Kurdischer Menschenrechtsanwalt
Im Prozess um den Mord an dem kurdischen Menschenrechtsanwalt Tahir Elçi sind drei wegen fahrlässiger Tötung angeklagte Polizisten freigesprochen worden. Die 10. Strafkammer des Schwurgerichtshofs in Amed (tr. Diyarbakir) folgte heute dem Antrag der Staatsanwaltschaft, die zur Begründung sagte, Tahir Elçi sei durch eine Kugel getötet worden, deren Ursprung nicht ermittelt werden könne.
Auf einer Pressekonferenz für Frieden erschossen
Der ehemalige Vorsitzende der Anwaltskammer von Diyarbakır, Tahir Elçi, war am 28. November 2015 im Altstadtbezirk Sûr während einer Pressekonferenz, auf der er vor dem Hintergrund der Ausgangssperren und Militäroperationen der türkischen Armee zu Frieden aufrief, erschossen worden. „Wir wollen in diesem Gebiet, das Heimat und Wiege so vieler Zivilisationen war, keine Gewalt, keinen Krieg, keine Zerstörung und keine bewaffneten Operationen“, sagte Elçi kurz vor seinem Tod. Für sein Pressestatement hatte er das „Vierbeinige Minarett“ gewählt, ein historisches Bauwerk, das während der türkischen Militärblockade in Sûr beschädigt worden war.
Noch während Elçi sprach, fielen in der Nähe der Altstadtgasse mehrere Schüsse. Dort eröffneten zwei Mitglieder der Zivilen Verteidigungseinheiten (YPS) das Feuer auf zwei Polizisten, die später starben. Die Täter rannten in die Gasse, in der Elçi, Beamte der Stelle für polizeiliche Kameraüberwachung und zahlreiche Pressevertreter standen. Deren Aufnahmen zeigten, wie Zivilpolizisten auf die fliehenden Männer schießen. Zum Ende der Schießerei war nur Elçi tot, ihn traf ein Kopfschuss von hinten.

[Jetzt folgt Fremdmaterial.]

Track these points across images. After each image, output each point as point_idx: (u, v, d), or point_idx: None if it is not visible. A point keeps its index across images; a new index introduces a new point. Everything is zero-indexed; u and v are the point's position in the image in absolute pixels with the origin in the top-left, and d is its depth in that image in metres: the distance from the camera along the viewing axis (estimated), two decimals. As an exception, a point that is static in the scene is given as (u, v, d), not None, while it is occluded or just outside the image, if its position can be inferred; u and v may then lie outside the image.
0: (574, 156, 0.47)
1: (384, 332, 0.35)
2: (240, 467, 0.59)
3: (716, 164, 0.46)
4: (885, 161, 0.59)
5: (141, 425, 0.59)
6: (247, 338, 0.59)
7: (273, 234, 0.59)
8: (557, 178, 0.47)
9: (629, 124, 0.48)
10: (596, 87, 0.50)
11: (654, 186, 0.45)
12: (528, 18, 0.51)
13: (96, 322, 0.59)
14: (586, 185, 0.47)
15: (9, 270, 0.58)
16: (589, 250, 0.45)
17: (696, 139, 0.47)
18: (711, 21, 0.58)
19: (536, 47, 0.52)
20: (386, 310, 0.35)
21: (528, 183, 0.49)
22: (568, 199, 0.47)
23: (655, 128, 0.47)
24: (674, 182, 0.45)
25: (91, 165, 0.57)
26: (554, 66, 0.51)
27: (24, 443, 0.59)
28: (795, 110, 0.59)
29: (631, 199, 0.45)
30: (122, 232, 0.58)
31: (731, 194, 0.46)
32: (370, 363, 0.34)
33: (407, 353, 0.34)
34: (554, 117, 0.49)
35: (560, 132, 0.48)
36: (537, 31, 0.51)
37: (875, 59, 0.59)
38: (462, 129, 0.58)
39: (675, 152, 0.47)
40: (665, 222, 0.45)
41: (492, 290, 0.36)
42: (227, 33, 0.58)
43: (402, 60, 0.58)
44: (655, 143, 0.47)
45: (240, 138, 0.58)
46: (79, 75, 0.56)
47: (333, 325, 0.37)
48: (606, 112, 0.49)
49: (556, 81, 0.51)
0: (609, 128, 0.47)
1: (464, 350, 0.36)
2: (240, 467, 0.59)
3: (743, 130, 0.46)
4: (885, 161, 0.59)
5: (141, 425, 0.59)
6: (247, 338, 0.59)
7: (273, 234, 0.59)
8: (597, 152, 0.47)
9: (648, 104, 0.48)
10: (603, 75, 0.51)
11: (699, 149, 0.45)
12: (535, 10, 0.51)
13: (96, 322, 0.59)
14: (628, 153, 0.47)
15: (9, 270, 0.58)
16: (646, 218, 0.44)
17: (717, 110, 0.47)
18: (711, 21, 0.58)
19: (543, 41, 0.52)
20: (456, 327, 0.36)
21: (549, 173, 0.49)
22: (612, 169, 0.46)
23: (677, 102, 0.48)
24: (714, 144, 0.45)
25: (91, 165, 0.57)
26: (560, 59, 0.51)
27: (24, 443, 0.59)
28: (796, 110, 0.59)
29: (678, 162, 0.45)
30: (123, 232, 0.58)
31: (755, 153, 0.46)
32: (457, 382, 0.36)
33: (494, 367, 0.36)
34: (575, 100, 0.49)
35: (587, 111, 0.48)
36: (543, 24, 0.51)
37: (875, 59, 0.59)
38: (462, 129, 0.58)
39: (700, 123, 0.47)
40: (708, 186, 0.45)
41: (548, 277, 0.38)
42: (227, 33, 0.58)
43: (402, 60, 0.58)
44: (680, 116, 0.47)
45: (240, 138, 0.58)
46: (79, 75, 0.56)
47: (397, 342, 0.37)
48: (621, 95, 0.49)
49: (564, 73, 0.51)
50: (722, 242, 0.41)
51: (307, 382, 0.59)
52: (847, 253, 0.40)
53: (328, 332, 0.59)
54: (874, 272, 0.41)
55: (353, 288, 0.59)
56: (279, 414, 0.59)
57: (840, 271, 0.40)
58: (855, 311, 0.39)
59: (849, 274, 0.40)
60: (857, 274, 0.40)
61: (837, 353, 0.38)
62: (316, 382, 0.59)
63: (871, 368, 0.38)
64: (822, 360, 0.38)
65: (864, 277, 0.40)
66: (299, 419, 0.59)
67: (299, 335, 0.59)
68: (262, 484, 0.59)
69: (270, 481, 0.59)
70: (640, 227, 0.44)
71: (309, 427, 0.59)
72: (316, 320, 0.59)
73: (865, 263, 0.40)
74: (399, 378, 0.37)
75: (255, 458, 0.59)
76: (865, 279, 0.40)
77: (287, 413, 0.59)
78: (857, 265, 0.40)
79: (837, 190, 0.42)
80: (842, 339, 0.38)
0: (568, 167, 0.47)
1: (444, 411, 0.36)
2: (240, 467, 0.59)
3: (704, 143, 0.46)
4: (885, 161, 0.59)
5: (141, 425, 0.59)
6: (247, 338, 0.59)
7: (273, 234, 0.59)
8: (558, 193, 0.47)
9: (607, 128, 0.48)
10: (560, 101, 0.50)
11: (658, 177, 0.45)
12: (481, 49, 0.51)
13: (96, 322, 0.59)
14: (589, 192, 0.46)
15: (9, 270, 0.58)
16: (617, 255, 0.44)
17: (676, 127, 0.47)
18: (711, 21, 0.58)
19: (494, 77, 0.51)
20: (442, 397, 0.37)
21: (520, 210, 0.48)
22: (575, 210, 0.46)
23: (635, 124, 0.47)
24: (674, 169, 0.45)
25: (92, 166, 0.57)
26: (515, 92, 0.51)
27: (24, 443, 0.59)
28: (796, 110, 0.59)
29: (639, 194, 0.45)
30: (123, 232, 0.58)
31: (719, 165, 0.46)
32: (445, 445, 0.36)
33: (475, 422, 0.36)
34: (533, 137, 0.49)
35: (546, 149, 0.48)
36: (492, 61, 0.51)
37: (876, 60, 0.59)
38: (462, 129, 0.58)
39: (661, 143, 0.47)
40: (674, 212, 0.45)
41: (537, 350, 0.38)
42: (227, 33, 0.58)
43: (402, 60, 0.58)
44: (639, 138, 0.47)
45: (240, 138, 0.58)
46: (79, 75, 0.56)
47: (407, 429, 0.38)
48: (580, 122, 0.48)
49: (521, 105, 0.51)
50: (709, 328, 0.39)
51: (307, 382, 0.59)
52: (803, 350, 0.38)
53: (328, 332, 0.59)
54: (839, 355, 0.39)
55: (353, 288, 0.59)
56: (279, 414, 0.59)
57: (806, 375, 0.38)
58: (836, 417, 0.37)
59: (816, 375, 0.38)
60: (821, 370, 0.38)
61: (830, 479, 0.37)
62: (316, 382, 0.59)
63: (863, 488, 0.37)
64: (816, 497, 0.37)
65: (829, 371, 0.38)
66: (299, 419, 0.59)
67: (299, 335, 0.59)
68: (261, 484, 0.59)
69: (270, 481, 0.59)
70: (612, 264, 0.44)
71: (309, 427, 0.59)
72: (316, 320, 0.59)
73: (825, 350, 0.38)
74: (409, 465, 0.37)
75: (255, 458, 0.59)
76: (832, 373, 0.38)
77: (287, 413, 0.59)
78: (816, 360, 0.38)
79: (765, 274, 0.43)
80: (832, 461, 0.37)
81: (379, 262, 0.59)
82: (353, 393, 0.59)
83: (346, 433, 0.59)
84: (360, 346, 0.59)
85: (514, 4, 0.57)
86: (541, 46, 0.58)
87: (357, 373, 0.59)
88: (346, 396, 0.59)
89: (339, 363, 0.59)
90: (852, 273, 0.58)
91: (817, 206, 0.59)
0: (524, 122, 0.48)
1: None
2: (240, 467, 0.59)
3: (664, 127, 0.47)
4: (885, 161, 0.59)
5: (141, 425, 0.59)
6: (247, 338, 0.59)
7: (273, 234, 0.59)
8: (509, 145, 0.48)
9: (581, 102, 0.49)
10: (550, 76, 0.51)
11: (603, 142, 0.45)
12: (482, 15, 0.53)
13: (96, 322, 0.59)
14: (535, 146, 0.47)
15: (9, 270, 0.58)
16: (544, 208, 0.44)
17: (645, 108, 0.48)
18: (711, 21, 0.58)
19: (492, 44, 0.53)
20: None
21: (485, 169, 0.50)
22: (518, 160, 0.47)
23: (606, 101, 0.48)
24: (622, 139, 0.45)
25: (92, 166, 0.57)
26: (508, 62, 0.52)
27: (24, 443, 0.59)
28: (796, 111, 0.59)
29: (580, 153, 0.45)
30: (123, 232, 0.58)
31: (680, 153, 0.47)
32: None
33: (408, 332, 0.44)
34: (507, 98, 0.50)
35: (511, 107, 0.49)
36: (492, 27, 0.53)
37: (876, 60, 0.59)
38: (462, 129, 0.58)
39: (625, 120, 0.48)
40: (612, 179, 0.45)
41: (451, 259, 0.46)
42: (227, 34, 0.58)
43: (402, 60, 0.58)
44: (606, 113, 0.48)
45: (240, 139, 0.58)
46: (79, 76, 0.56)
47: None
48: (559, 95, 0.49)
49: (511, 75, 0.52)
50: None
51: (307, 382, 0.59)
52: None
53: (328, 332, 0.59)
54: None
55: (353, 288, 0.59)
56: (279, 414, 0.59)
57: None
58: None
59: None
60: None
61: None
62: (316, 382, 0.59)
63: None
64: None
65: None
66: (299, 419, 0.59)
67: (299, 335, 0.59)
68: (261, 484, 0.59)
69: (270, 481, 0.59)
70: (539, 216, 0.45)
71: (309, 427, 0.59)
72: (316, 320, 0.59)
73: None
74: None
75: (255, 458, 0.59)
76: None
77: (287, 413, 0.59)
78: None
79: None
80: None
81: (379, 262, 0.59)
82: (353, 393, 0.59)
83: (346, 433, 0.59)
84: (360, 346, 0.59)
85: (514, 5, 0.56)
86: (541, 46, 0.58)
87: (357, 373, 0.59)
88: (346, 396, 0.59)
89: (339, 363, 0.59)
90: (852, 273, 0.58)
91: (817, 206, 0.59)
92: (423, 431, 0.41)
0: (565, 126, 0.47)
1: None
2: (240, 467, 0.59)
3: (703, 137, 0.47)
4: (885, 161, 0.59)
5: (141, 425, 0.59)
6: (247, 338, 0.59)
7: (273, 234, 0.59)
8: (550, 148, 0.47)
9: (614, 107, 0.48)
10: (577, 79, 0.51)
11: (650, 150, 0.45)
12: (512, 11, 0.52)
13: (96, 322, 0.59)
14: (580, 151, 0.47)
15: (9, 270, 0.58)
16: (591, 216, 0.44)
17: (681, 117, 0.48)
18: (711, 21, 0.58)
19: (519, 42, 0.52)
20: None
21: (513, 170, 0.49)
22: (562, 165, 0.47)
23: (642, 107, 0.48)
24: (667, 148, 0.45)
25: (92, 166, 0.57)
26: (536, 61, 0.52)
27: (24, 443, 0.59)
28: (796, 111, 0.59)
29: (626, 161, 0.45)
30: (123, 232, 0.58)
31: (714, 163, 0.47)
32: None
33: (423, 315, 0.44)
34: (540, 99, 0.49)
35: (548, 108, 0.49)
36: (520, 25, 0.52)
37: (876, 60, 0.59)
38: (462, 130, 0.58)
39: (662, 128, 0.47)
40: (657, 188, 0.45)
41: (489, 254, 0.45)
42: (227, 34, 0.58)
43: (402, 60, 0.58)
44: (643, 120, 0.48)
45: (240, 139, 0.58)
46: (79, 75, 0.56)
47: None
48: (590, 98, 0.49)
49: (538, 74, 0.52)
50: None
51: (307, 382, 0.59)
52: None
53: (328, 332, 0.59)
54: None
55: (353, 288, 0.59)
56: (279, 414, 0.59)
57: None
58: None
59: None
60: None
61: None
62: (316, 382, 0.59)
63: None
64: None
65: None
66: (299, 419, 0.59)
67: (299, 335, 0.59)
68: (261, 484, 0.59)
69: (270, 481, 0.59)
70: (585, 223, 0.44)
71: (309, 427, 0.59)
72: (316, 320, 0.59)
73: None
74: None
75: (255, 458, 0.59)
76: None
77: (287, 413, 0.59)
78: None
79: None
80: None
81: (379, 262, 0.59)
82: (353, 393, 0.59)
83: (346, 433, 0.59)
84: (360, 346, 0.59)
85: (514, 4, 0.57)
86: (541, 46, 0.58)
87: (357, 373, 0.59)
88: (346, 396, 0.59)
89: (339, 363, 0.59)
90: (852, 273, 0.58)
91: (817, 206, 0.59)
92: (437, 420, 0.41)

Fallrekonstruktion von Forensic Architecture
Die Regierung behaupte umgehend, die YPS „und damit die PKK“ habe den Anwalt erschossen. Doch Spezialist:innen für Fallrekonstruktion der Kunst- und Rechercheagentur „Forensic Architecture”, einer an das Institut für Architektur der Goldsmiths-Universität in London angeschlossenen Initiative, stellten durch eine im Februar 2019 fertiggestellte Videorekonstruktion fest, dass nur drei Polizisten als Täter in Frage kommen. Einer von ihnen sei „mit Sicherheit“ der Täter.
Weitere anderthalb Jahre mussten vergehen, bis gegen die Polizisten Sinan Tabur, Fuat Tan und Mesut Sevgi im Oktober 2020 Anklage erhoben wurde – wegen „fahrlässiger Tötung“. Die Beamten blieben trotz der Anklage weiter im Dienst. Im selben Verfahren wurde das flüchtige YPS-Mitglied Uğur Yakışır wegen Mordes an Tahir Elçi und zwei Polizisten und der versuchten Zerstörung der Einheit und Integrität des Staates angeklagt.
Zeugen widerrufen erpresste Aussagen
Die letzte Verhandlung in dem Prozess fand am 6. März statt, und es gab viele neue Entwicklungen. Zeugen, die während der Ermittlungsphase ausgesagt hatten, dass der Mord an Tahir Elçi von der PKK geplant wurde und der tödliche Schuss von den YPS-Mitgliedern Mahsum Gürkan oder Uğur Yakışır abgefeuert worden sei, bestritten ihre Aussagen vor Gericht. Der Zeuge Recep Özbek sagte: „Ich war am Tag des Mordes im Gefängnis und über Mahsum Gürkan wegen einiger seiner Verhaltensweisen verärgert. Deshalb habe ich ausgesagt, dass er ihn getötet hat.
Ein weiterer Zeuge, Deniz Ataş, hat nach eigenen Angaben aus Angst eine vorgefertigte Aussage unterzeichnet. Er sei gefoltert worden und ein Staatsanwalt habe ihm die Freilassung versprochen, andernfalls werde er getötet: „Ich hatte Angst und habe die Erklärung unterschrieben, ohne sie zu lesen. Ich weiß nicht einmal, wer Tahir Elçi ist.“ Der Widerruf beider Zeugenaussagen wurde vom Gericht ignoriert.